--- START ---
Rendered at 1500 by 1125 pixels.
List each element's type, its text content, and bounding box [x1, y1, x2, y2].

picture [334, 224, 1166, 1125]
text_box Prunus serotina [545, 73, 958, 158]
--- END ---
--- START ---
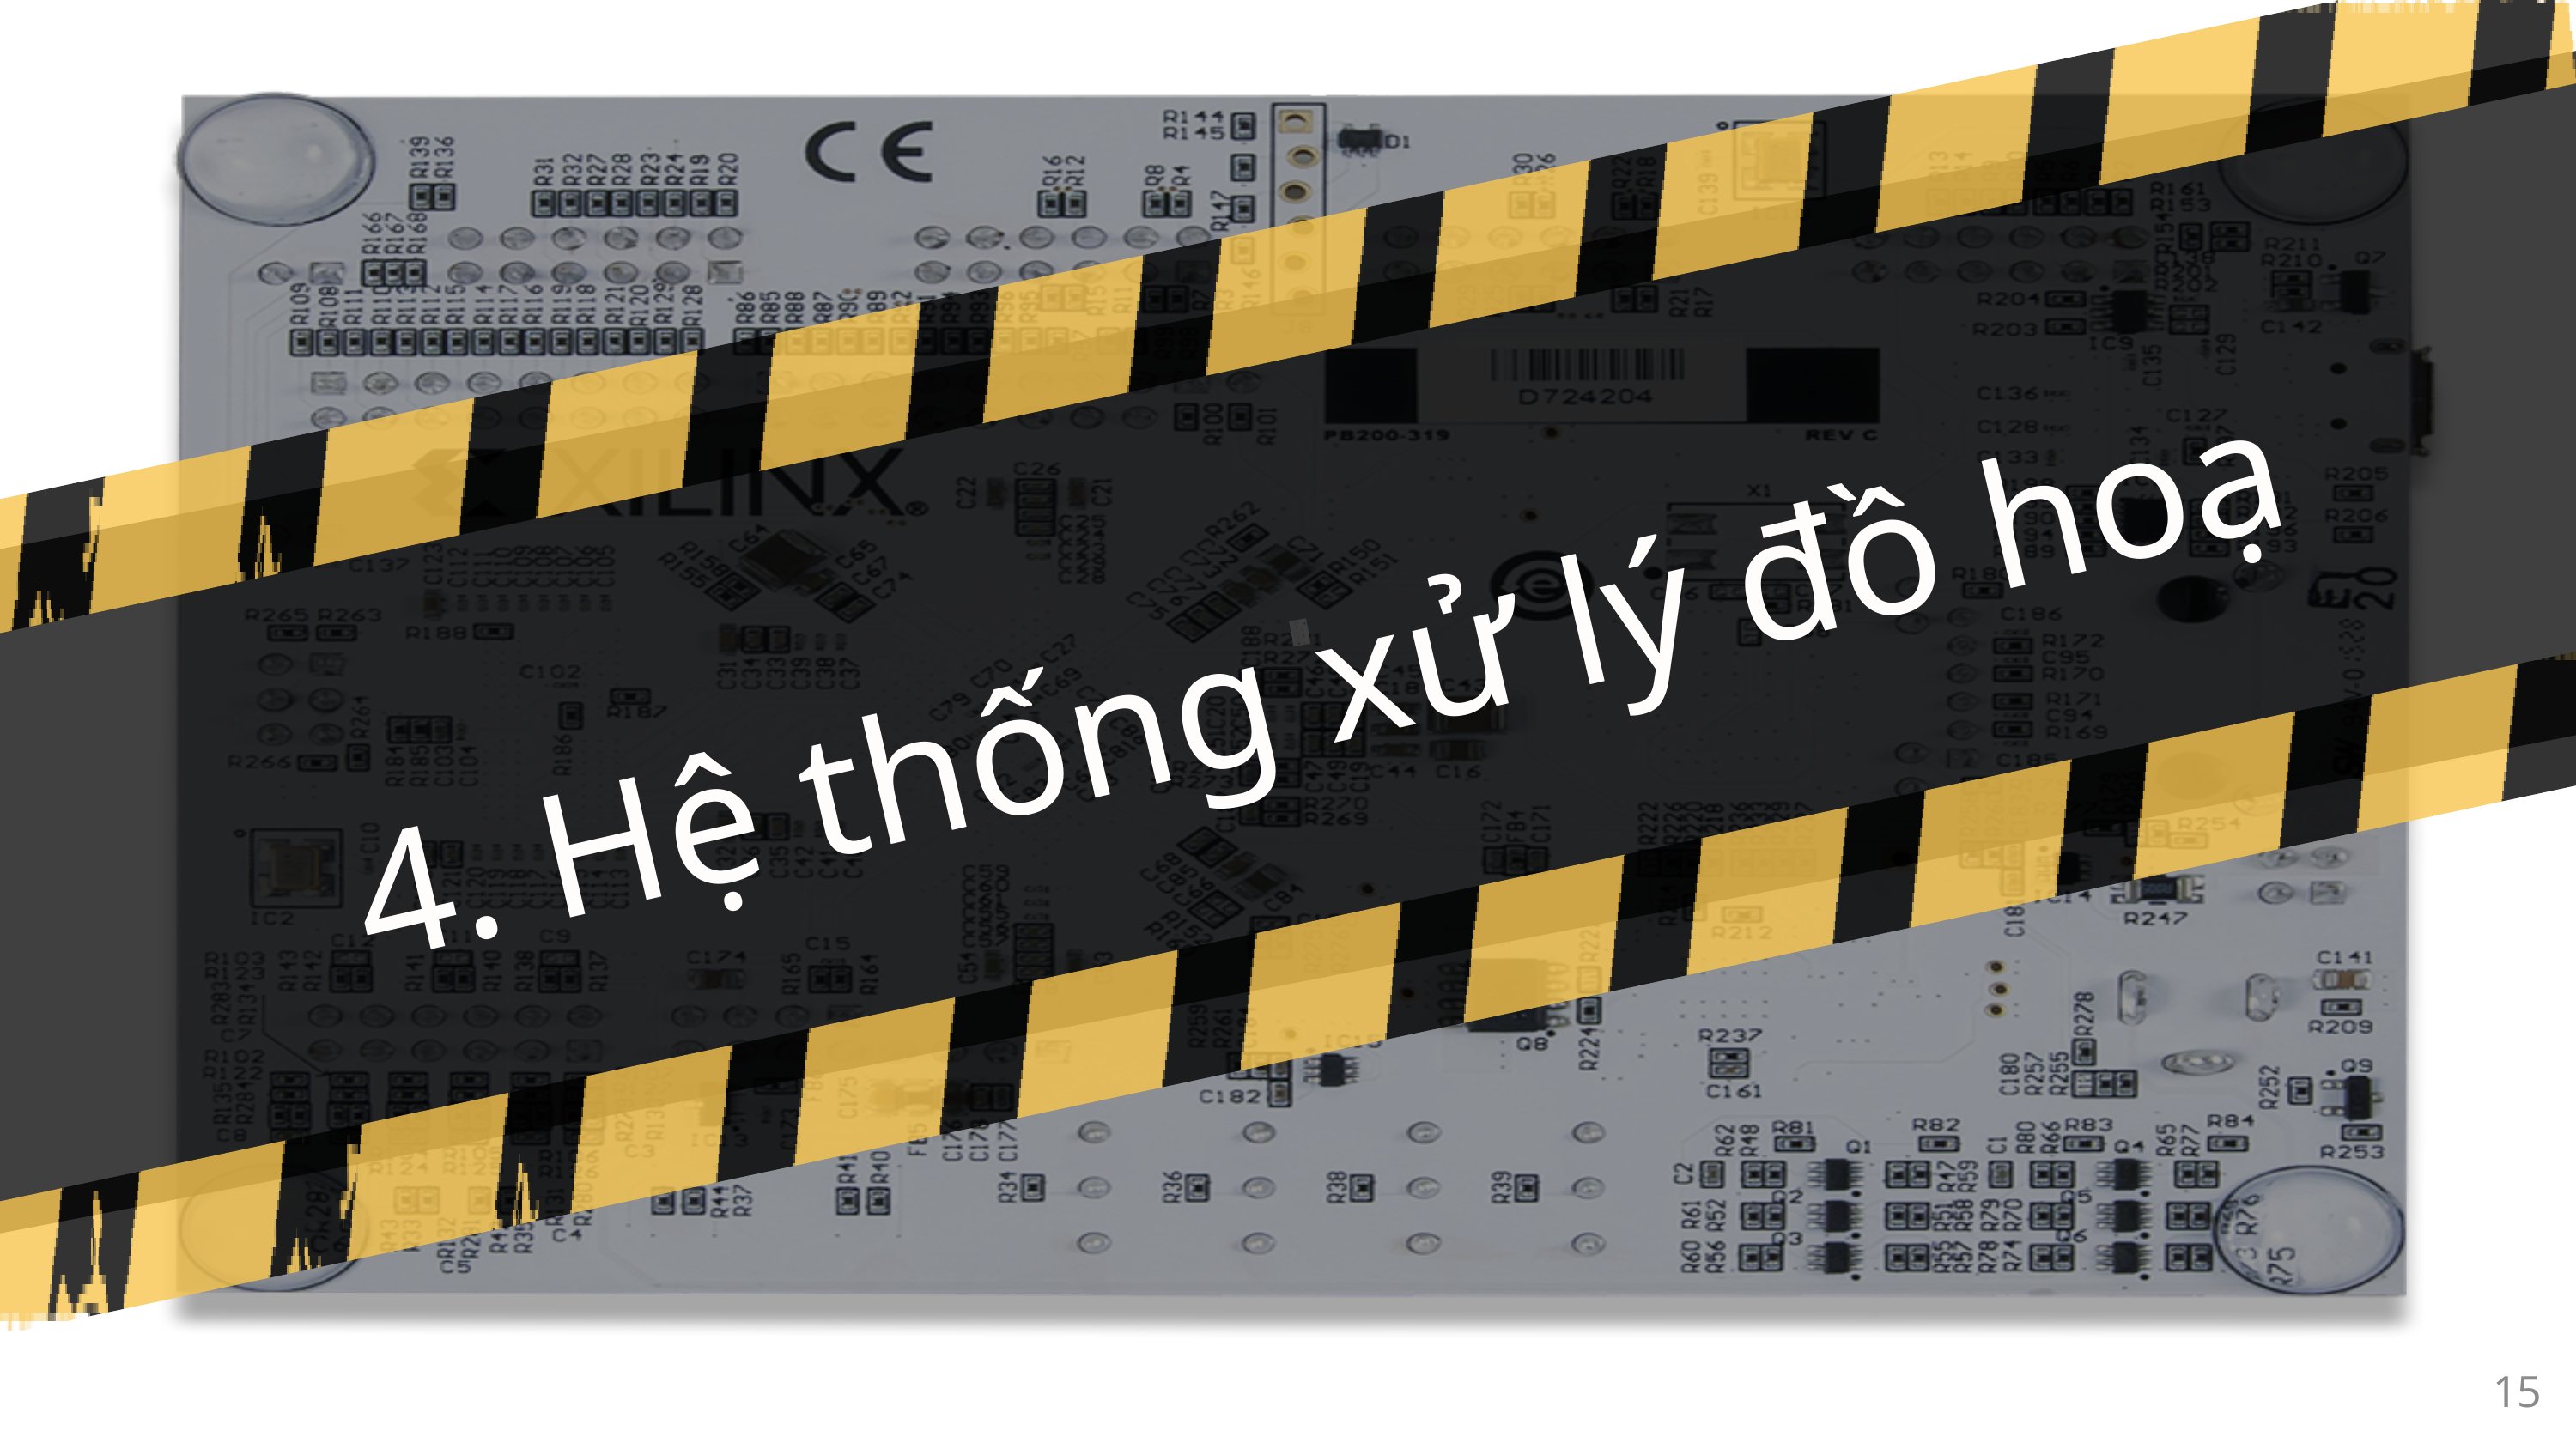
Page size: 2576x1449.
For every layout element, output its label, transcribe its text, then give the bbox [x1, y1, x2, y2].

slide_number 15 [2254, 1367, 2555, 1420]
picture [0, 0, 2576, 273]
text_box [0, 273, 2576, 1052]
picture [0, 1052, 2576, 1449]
--- END ---
--- START ---
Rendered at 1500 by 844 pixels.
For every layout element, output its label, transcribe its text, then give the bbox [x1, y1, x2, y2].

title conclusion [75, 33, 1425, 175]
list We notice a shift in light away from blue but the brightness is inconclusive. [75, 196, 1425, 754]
--- END ---
▶ [What this task involves]: Nothing except a number is needed: how many lines of the entries contain the word "pixels"?

▶ [Problem solution]: 2